Another website contains a lengthy account of the ancestry of the Bewley
family (ref. http://www.oregonpioneers.com/family/bewley.htm).  It is stated
that George Anthony Bewley (born c. 1745, Philadelphia, Bucks County,
Pennsylvania, died 16 November 1835, Greene County, Tennessee) married Sarah
Phillips, daughter of John Phillips, c. 1767, in Loudoun County, Virginia.
She is referred to as “Sallie” Phillips elsewhere on this website, and on the
Mormon website also.  It is further stated that: “Her father was French and
her mother was Scottish or Welsh. ... Sallie was raised a Baptist but later
changed to Methodist.”  In 1783, “Anthony Bewley obtained a grant of 100
acres” located a “little below the Lick (Creek) running into the Nolichucky
(River)” at the western tip of Greene County in eastern Tennessee.

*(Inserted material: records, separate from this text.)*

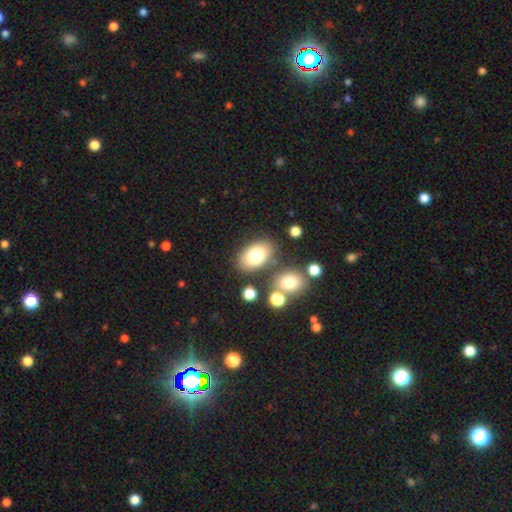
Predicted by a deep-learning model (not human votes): Smooth or featured? smooth (78%)
How rounded? in between (85%)
Merging? none (76%)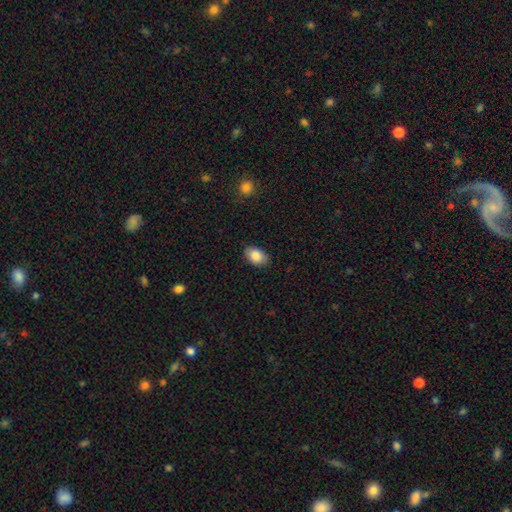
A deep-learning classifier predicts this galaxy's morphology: Overall: smooth (87%). How rounded: in between (88%). Merging: none (84%).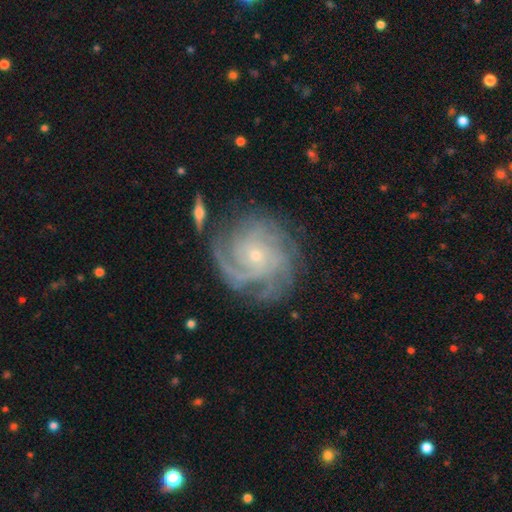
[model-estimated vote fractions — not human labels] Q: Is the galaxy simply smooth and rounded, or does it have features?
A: featured or disk — 89%.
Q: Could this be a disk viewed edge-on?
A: no — 98%.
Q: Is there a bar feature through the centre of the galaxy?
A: no — 74%.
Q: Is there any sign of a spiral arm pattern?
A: yes — 98%.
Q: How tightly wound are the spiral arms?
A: tight — 69%.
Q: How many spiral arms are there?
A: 4 — 30%.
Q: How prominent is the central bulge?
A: small — 78%.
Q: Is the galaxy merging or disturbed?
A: none — 73%.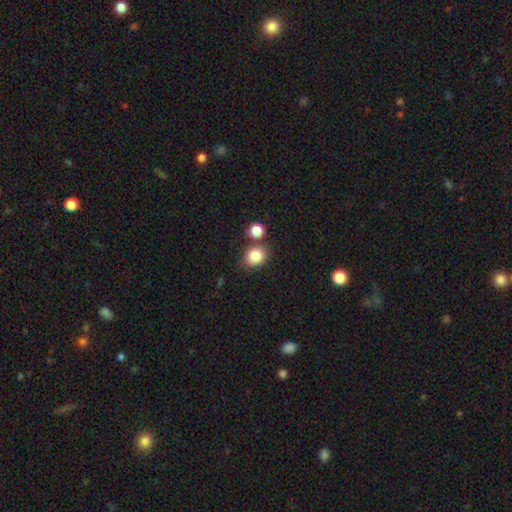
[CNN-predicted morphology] Smooth or featured? Predicted: smooth (p=0.84). How rounded? Predicted: round (p=0.58). Merging? Predicted: none (p=0.67).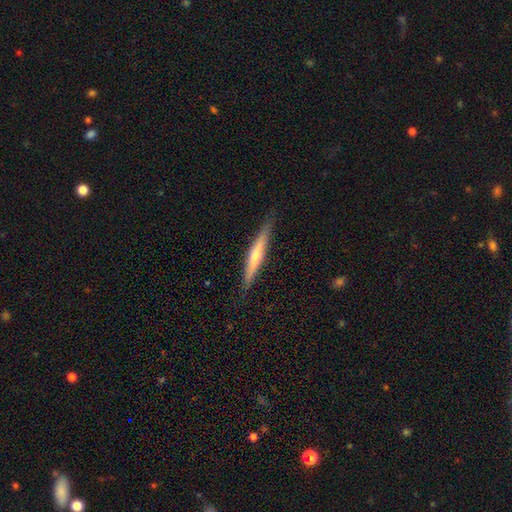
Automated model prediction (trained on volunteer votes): This appears to be a featured or disk galaxy (53%) viewed edge-on (96%) with a rounded central bulge (63%). Merging: none (88%).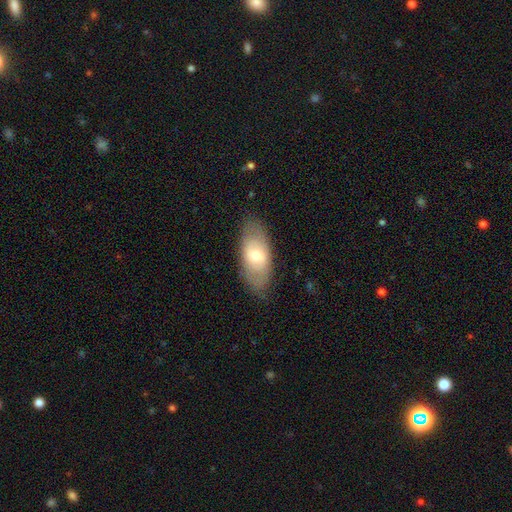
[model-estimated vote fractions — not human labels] Smooth or featured? Predicted: smooth (p=0.60). How rounded? Predicted: in between (p=0.88). Merging? Predicted: none (p=0.82).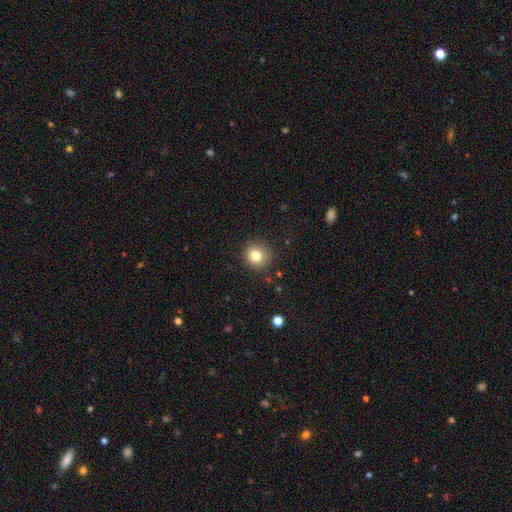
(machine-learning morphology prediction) Smooth or featured: smooth — 80% (star or artifact — 12%)
How rounded: round — 92% (in between — 7%)
Merging: none — 89% (minor disturbance — 8%)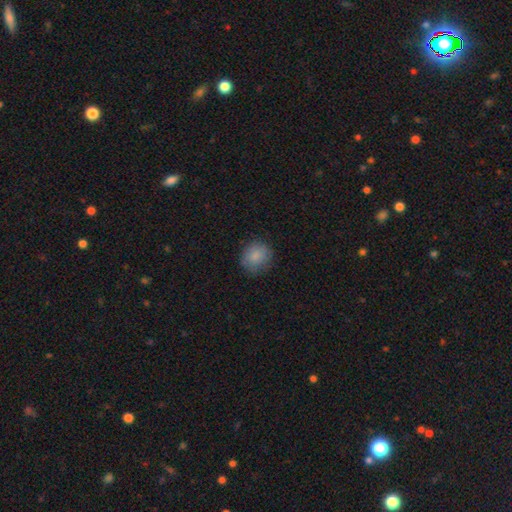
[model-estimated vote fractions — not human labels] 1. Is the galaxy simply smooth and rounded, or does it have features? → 86% smooth, 8% star or artifact, 6% featured or disk.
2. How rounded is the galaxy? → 81% round, 18% in between, 1% cigar-shaped.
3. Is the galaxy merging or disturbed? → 82% none, 14% minor disturbance, 4% major disturbance, 1% merger.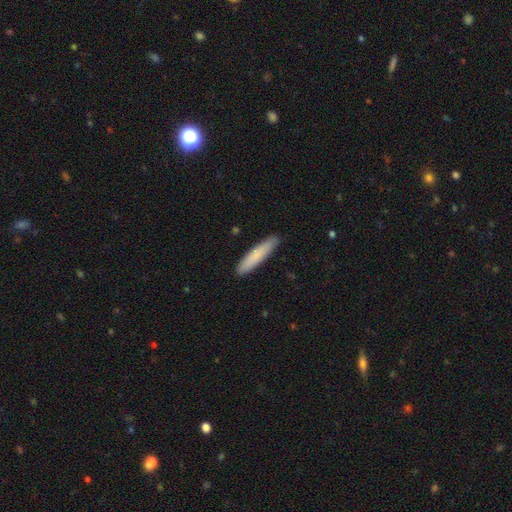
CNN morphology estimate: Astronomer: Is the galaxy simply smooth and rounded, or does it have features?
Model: smooth — 82%.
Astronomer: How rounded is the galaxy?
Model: cigar-shaped — 88%.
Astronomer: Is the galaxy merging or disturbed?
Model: none — 89%.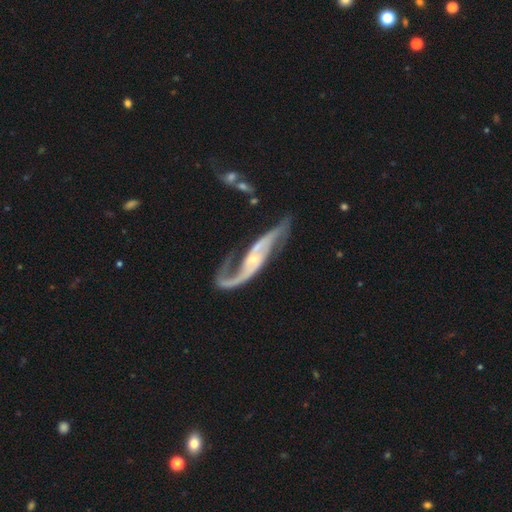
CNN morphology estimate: smooth_or_featured: featured or disk (p=0.88) [alt: smooth p=0.06]
disk_edge_on: no (p=0.85) [alt: yes p=0.15]
bar: no (p=0.45) [alt: weak p=0.33]
has_spiral_arms: yes (p=0.95) [alt: no p=0.05]
spiral_winding: loose (p=0.57) [alt: medium p=0.32]
spiral_arm_count: 2 (p=0.82) [alt: 1 p=0.10]
bulge_size: small (p=0.67) [alt: moderate p=0.22]
merging: none (p=0.47) [alt: major disturbance p=0.25]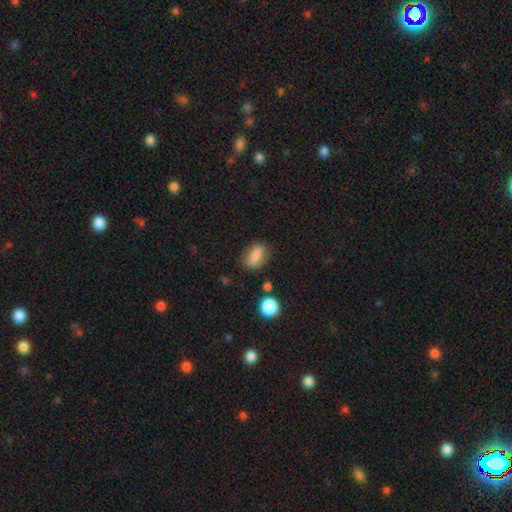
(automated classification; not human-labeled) This is clearly a smooth galaxy (81%). How rounded: likely in between (77%). Merging: likely none (73%).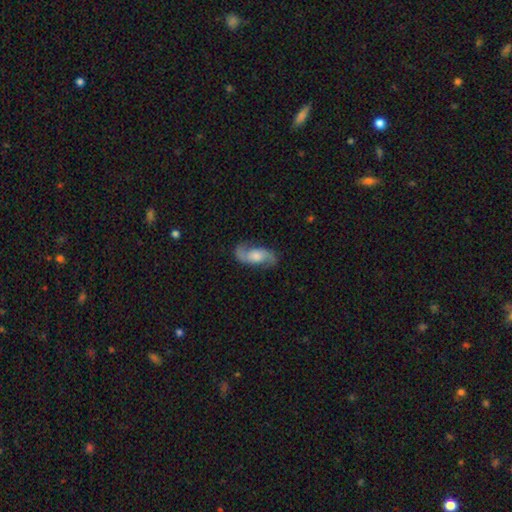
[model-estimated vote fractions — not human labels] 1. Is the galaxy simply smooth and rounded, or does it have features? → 75% featured or disk, 19% smooth, 6% star or artifact.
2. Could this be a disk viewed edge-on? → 93% no, 7% yes.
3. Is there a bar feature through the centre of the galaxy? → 58% no, 33% weak, 9% strong.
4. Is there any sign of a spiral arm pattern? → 94% yes, 6% no.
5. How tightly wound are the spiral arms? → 57% loose, 33% medium, 9% tight.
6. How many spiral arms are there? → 91% 2, 3% can't tell, 3% 1, 1% 3, 1% 4, 1% more than 4.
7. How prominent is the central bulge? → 40% moderate, 30% large, 17% small, 10% none, 3% dominant.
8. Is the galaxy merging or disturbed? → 77% none, 15% minor disturbance, 7% major disturbance, 1% merger.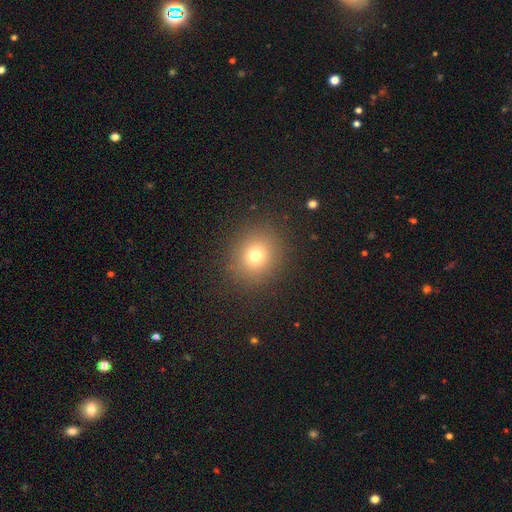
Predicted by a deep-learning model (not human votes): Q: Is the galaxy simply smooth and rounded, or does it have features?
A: smooth — 73%.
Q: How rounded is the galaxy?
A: round — 83%.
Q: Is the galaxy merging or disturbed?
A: none — 88%.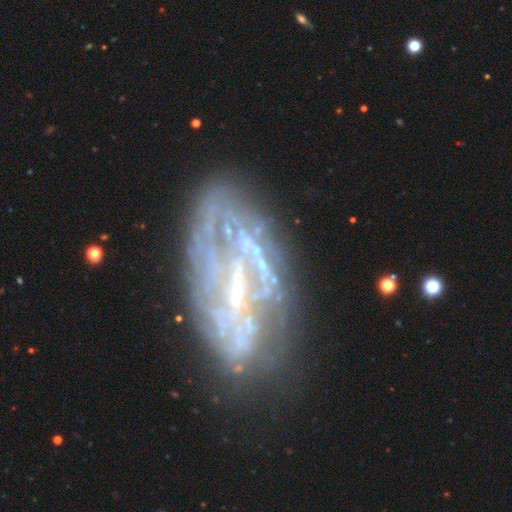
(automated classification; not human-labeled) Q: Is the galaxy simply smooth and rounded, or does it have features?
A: featured or disk — 79%.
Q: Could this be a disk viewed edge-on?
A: no — 93%.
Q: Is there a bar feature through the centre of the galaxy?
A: weak — 37%.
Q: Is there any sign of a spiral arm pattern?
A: yes — 52%.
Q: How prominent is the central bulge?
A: small — 45%.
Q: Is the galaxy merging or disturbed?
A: none — 55%.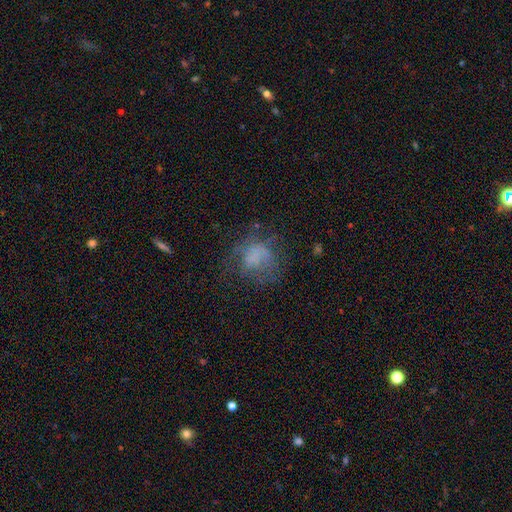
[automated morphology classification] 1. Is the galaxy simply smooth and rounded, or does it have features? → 48% smooth, 35% featured or disk, 16% star or artifact.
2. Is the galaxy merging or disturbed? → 44% none, 32% major disturbance, 21% minor disturbance, 3% merger.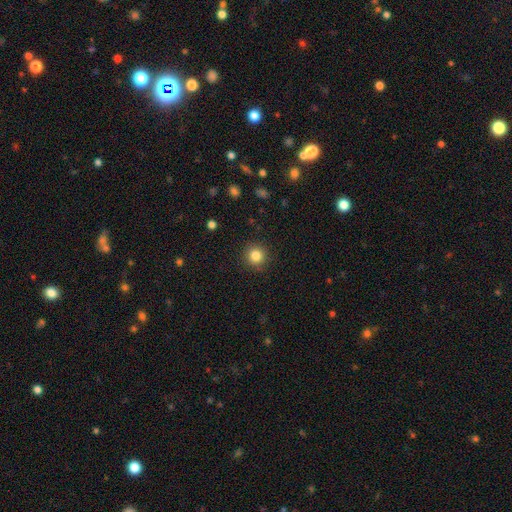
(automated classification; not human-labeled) Q: Smooth or featured?
A: smooth (84%); runner-up: star or artifact (11%)
Q: How rounded?
A: round (94%); runner-up: in between (5%)
Q: Merging?
A: none (91%); runner-up: minor disturbance (6%)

This migration route from Bucks County, Pennsylvania to Loudoun County,
Virginia to Greene County, Tennessee is perfectly consistent with DNA
evidence and long established family history.  Gabriel Phillips, closely
related to John Phillips (presumably his brother), was married in Bucks
County, Pennsylvania.  Both John Phillips and Gabriel Phillips appear in the
list of tithables (tax list) for Loudoun County, Virginia.  John Phillips Jr.
and Ezra Phillips, sons of John Phillips, were certainly married in Greene
County, Tennessee; the handwritten marriage listings have survived.  “Sallie”
was a common nickname for “Sarah.”  John Phillips’ will names his daughter as
“Sarah Buyley,” quite possibly a misspelling of Bewley or Buley.  For all of
these reasons, I decided to examine the credibility of the story.

The marriage date of 1767 for Sarah “Sallie” Phillips is quite out of line
with those of her siblings, unless she was a first born child who married
quite young.  Loudoun County was formed in 1757 when it was cut off from
Fairfax County; but unfortunately, most of the marriage records prior to 1834
have been lost.  Evidence, if any, of the presence of Gabriel Phillips, John
Phillips, Sarah “Sallie” Phillips, or George Anthony Bewley in Loudoun County
must come the land records (which do date back to the formation of the
county), or from “Loudoun County, Virginia Tithables, 1758-1796.”

The story that Sarah “Sallie” Phillips was a French Baptist is problematic.
“Sallie” was a common spelling of the French surname Salle, or La Salle, and
the surname of “Philipps,” as it appears in the records of Tohickon Union
Reformed Church in Bucks County, Pennsylvania, is a common spelling in France
(and in England and Wales).  But in France, Baptist missions were not begun
until 1832.  In France and in Canada, persecution was severe.  Missionaries
were subject to imprisonment.  In Virginia, the first Baptist church was
organized in 1720, in Isle of Wight County (in southeastern Virginia).
But in Loudoun County (in northern Virginia), the first Baptist meetings,
beginning about 1756, were in tents; the first wooden church structure was
not built until 1770.  If “Sallie” was raised a Baptist, perhaps she was born
in Bucks County, Pennsylvania.  The first Baptist church in Pennsylvania was
established in 1682 in Cold Spring, Falls Township, Bucks County.